BY TPH TEAM
Halloween is my favorite holiday. I love it with every earnest bone in my early-millennial body. I am that person who decorates my house with all sorts of Halloween-associated kitsch. My dad came over last month, and said he lost count of how many cauldrons I have, one of which my black cat was curled up sleeping in at the time. That’s how much I love Halloween!
My favorite Halloween costume ever was when, in sixth grade, I dressed up as the Headless Horseman and rode my saint of a black quarter horse around our very rural community carrying a pumpkin bucket with a flashlight in it. My genius mom got a huge men’s turtleneck, bulked it up enough that I could wear a helmet, and cut holes for my eyes. The costume was original, incorporated my beloved horse, and most importantly, it wasn’t appropriating anyone else’s culture.
But what is cultural appropriation? Specific to Halloween, it’s when costumes reduce other cultures to parodies. The “punchline” of the joke, or costume, is at the expense of someone’s cultural heritage.
If you’re not an indigenous American but you want to dress like an Indian princess and put “war paint” on your horse for the barn Halloween costume, then you’re appropriating the culture of indigenous people. It’s problematic because you are, for one day, putting on a costume of an incredibly marginalized group of people with a long history of being dehumanized in the United States. No one, from little kids at the barn to top riders doing Grand Prix jumper classes at indoors, should do that.
Simply put, if you wouldn’t dress in blackface (you wouldn’t), don’t dress like an indigenous person if you aren’t one.
So what do we do regarding our love of costumes with our horses? Below are some common examples of cultural appropriation during Halloween, and some alternatives to consider instead.
Not okay: Cowboys and Indians
A “Cowboys and Indians” group costume is not only degrading indigenous cultures, but it celebrates a specific historical moment in which US citizens were deputized to commit genocide against Native Americans. When you consider that the rate of sexual and domestic violence against indigenous women is much higher than any other group in American, it makes the “Sexy Indian” costumes even more horrifying.
Better Alternatives: If you want to do a classic group costume of capture and chase, go for cops and robbers instead.
Not okay: A “Gypsy”
The G word is an ethnic slur against the Romani people – a group of real, marginalized human beings in Eastern Europe. No matter how cute it is to wear a long, ruffled dress on a horse, it’s not okay to dress in this fashion. 25% of Romani people were killed in the Holocaust, and their persecution persists to this day.
Better Alternatives: If you want to express free-spiritedness or have a full, ruffled skirt on Halloween, consider an explorer or a pirate queen!
Not Okay: Exploiting Mexican Culture
We all recognize that wearing blackface is not okay, but did you realize that putting on fake facial hair and giant sombreros is brownface? Picking stereotypes to incorporate into your costume is appropriation.

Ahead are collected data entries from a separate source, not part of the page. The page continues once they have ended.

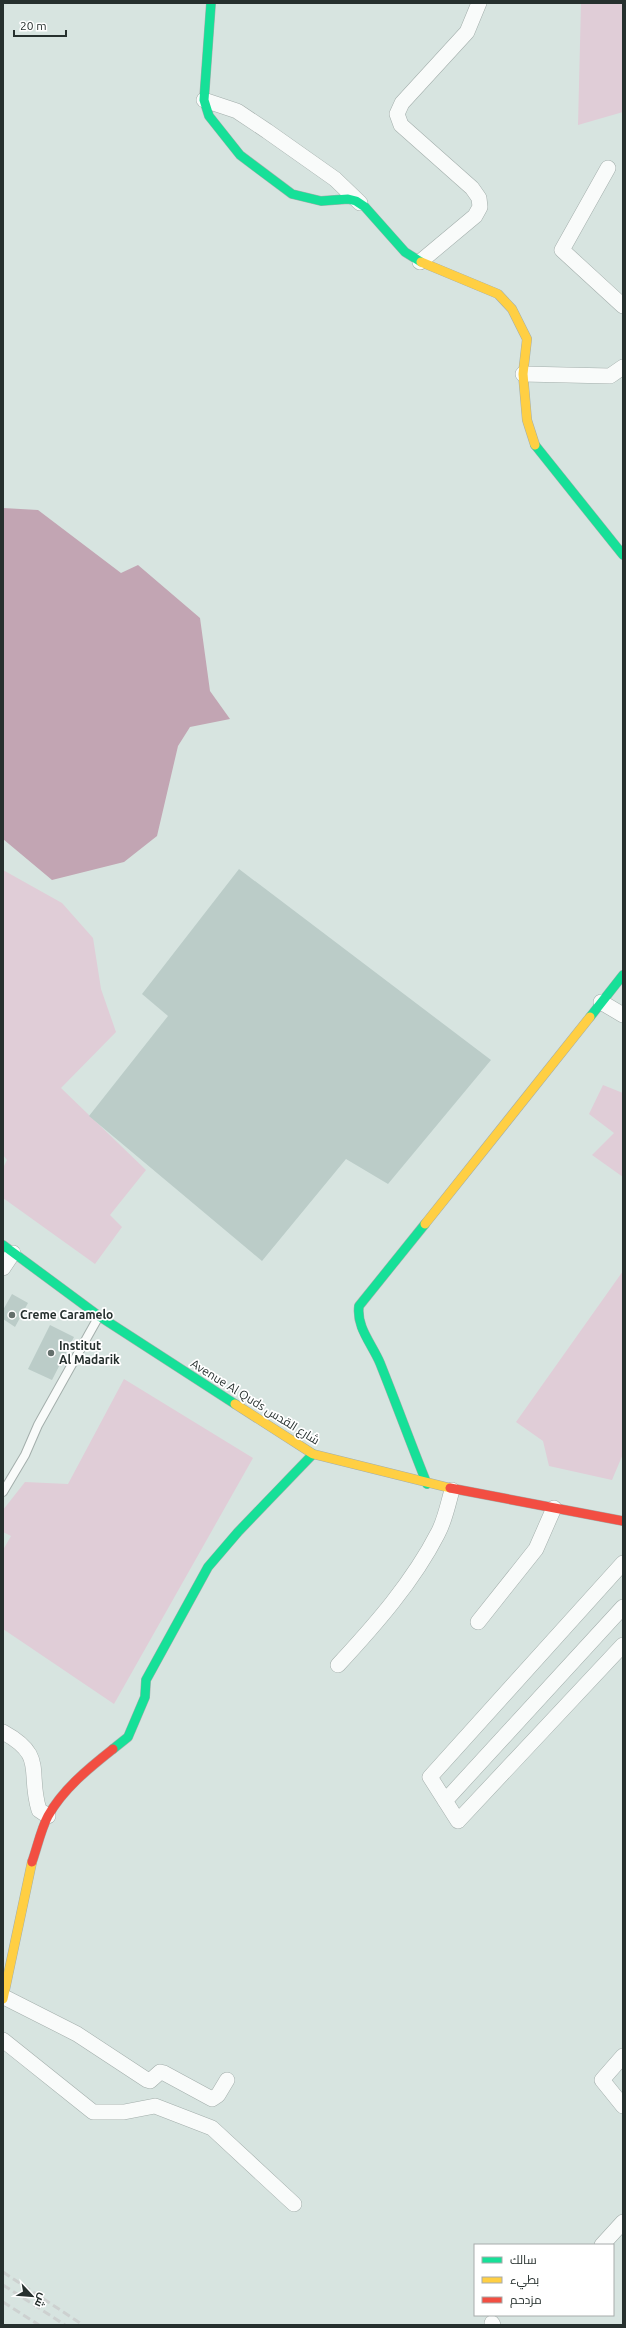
<svg xmlns="http://www.w3.org/2000/svg" width="626" height="2328" font-family="Ubuntu,Cairo,sans-serif">
<style>
.green{fill:#e0cdd7}
.water{fill:#c2a5b3}
.building{fill:#bbccc8}
.lines{fill:none;stroke-linecap:round;stroke-linejoin:round}
.lane-casing{stroke:#a3aeab;stroke-width:10}
.street-casing{stroke:#a3aeab;stroke-width:16}
.fast-casing{stroke:#a3aeab;stroke-width:10}
.slow-casing{stroke:#a3aeab;stroke-width:10}
.jam-casing{stroke:#a3aeab;stroke-width:10}
.lane{stroke:#f9fbfa;stroke-width:8}
.street{stroke:#f9fbfa;stroke-width:15}
.fast{stroke:#16e098;stroke-width:9}
.slow{stroke:#ffcf43;stroke-width:9}
.jam{stroke:#f24e42;stroke-width:9}
.rail{stroke:#cdd1d0;stroke-width:3;stroke-dasharray:8 4;stroke-linecap:butt}
.poi-dot{fill:#646f6c;stroke:#fff;stroke-width:1.5}
.labels{text-anchor:middle;stroke-width:3.5;stroke-linejoin:round;paint-order:stroke}
.poi-label{font-size:12px;font-weight:bold;fill:#26302e;stroke:#fff;text-anchor:start}
.street-label{font-size:12px;fill:#26302e;stroke:#fff}
</style>
<rect width="100%" height="100%" fill="#d7e4e0"/>
<path class="green" d="M 581,3 L 623,3 L 623,112 L 578,125 Z
M 3,870 L 62,903 L 93,938 L 101,989 L 116,1032 L 61,1088 L 146,1170 L 110,1215 L 122,1227 L 95,1264 L 3,1198 L 3,1168 L 7,1160 L 3,1155 Z
M 603,1085 L 623,1093 L 623,1177 L 592,1155 L 614,1133 L 589,1114 Z
M 623,1271 L 623,1454 L 612,1480 L 549,1466 L 543,1441 L 516,1422 Z
M 124,1379 L 253,1458 L 114,1704 L 3,1629 L 3,1550 L 11,1536 L 3,1532 L 3,1510 L 25,1482 L 68,1484 Z"/>
<path class="water" d="M 3,508 L 38,510 L 121,573 L 138,565 L 200,618 L 210,691 L 230,719 L 190,727 L 178,746 L 157,836 L 124,862 L 52,880 L 3,839 Z"/>
<path class="building" d="M 239,869 L 491,1060 L 388,1184 L 346,1159 L 262,1261 L 89,1116 L 168,1016 L 142,994 Z
M 12,1294 L 28,1303 L 15,1327 L 3,1319 L 3,1310 Z
M 50,1325 L 74,1337 L 52,1380 L 28,1369 Z"/>
<g class="lines">
<defs>
<path id="lane" d="M 3,1492 L 25,1455 L 38,1425 L 99,1316"/>
<path id="street" d="M 204,100 L 237,111 L 267,131 L 335,179 L 360,203
M 608,168 L 562,250 L 623,306
M 420,262 L 475,216 L 480,207 L 479,198 L 472,188 L 401,125 L 397,114 L 402,103 L 467,32 L 479,3
M 523,374 L 610,376 L 623,367
M 601,1002 L 623,1015
M 3,1268 L 13,1253
M 623,1563 L 430,1777 L 458,1821 L 623,1645
M 478,1622 L 536,1549 L 554,1508
M 338,1665 C 375,1625 413,1582 438,1533 C 445,1520 448,1504 452,1490
M 3,1732 C 47,1756 27,1771 39,1810 L 48,1816
M 445,1801 L 623,1607
M 4,1997 L 77,2034 L 147,2080 L 150,2081 L 160,2072 L 164,2073 L 212,2099 L 218,2095 L 227,2080
M 3,2040 L 93,2112 L 124,2112 L 155,2106 L 212,2128 L 294,2204
M 623,2056 L 602,2080 L 623,2106
M 602,2245 L 623,2222
M 492,2323 L 493,2325"/>
<path id="fast" d="M 211,3 L 204,100 L 209,116 L 240,155 L 292,194 L 321,201 L 348,199 L 356,201 L 365,207 L 405,252 L 421,262
M 535,445 L 623,555
M 590,1017 L 623,975
M 425,1224 L 359,1306 C 356,1327 372,1344 380,1363 C 396,1403 411,1444 427,1484
M 3,1245 L 99,1316 L 235,1404
M 113,1749 L 128,1737 L 145,1697 L 146,1680 L 208,1567 L 238,1532 L 313,1454"/>
<path id="slow" d="M 421,262 L 498,294 L 512,309 L 527,339 L 523,374 L 527,420 L 535,445
M 425,1224 L 590,1017
M 235,1404 L 313,1454 L 450,1488
M 3,1999 L 32,1862"/>
<path id="jam" d="M 450,1488 L 623,1521
M 32,1862 C 37,1848 41,1829 48,1816 C 63,1789 89,1768 113,1749"/>
</defs>
<use href="#lane" class="lane-casing"/>
<use href="#street" class="street-casing"/>
<use href="#fast" class="fast-casing"/>
<use href="#slow" class="slow-casing"/>
<use href="#jam" class="jam-casing"/>
<use href="#lane" class="lane"/>
<use href="#street" class="street"/>
<use href="#fast" class="fast"/>
<use href="#slow" class="slow"/>
<use href="#jam" class="jam"/>
<path class="rail" d="M 3,2272 L 83,2325
M 3,2285 L 65,2325
M 3,2302 L 39,2325"/>
</g>
<g class="poi-dot">
<circle cx="12" cy="1315" r="4"/>
<circle cx="51" cy="1353" r="4"/>
</g>
<g class="labels">
<g class="poi-label">
<text x="20" y="1319">Creme Caramelo</text>
<text x="59" y="1350">Institut<tspan x="59" dy="14">Al Madarik</tspan></text>
</g>
<g class="street-label">
<text transform="translate(255 1402) rotate(32)" y="4">Avenue Al Quds شارع القدس</text>
</g>
</g>
<rect width="626" height="2328" fill="none" stroke="#26302e" stroke-width="8"/>
<rect x="474" y="2244" width="140" height="72" fill="#ffffff" stroke="#a8acab"/>
<rect x="482" y="2257" width="20" height="6" fill="#16e098" stroke="#a8acab"/>
<text x="510" y="2264" font-size="12" fill="#26302e">سالك</text>
<rect x="482" y="2277" width="20" height="6" fill="#ffcf43" stroke="#a8acab"/>
<text x="510" y="2284" font-size="12" fill="#26302e">بطيء</text>
<rect x="482" y="2297" width="20" height="6" fill="#f24e42" stroke="#a8acab"/>
<text x="510" y="2304" font-size="12" fill="#26302e">مزدحم</text>
<g transform="translate(32 2296) rotate(116)" stroke="#ffffff" stroke-width="3" paint-order="stroke">
<path d="M0-3L7 15L0 10L-7 15Z" fill="#26302e"/>
<text y="-6" font-size="11" font-weight="bold" text-anchor="middle" fill="#26302e">ش</text>
</g>
<path d="M14 30v6h52v-6" fill="none" stroke="#26302e" stroke-width="2"/>
<text x="20" y="30" font-size="12" fill="#26302e" stroke="#ffffff" stroke-width="3" paint-order="stroke">20 m</text>
</svg>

Better Alternatives: If you want to dress up your pony like a Piñata, how about you make it a My Little Pony themed piñata or something that isn’t linked to a culture that you’re not a member of.
Not Okay: Black Celebrities or Stereotypes
It’s not fetch to wear fake dreadlocks or natural black hair, because it’s not unusual for actual black people to be told that they’re not adhering to work or school dress codes because of their hair. Sometimes, they are denied education or employment for their hair choices – this happens all the time. Just because it’s hair, doesn’t mean that it isn’t a version of blackface.
Better Alternatives: Just dress as any white celebrity you can think of instead.
Not Okay: Bollywood/Indian Costumes
A bindi (colored dot on the forehead) is a really specific cultural signifier that is only for Hindu and desi people, as is a tikka. They’re not fashion accessories.
Better Alternative: If you want to cover yourself in sparkles and look just as delightful, perhaps you and your horse can be a magical unicorn!
Not Okay: Voodoo Witch Doctor
Voudoun is a religion, and hoodoo is the practice of that religion. Based on the information of this entire post, you can probably guess that hoodoo practitioners are historically and currently marginalized.
Dress as a witch or the devil or some other excuse to drape yourself in black robes and paint your face and carry a cool staff or broom. OH! You could be a witch and you could dress your horse as a broom, or a toad, or a black cat, omg now I know what my costume is going to be.
This all boils down to a simple point, really: If your costume is from a marginalized culture you don’t belong to, it’s not for you. The good news is there are countless amazing options that aren’t culturally appropriative and would win a costume contest any time.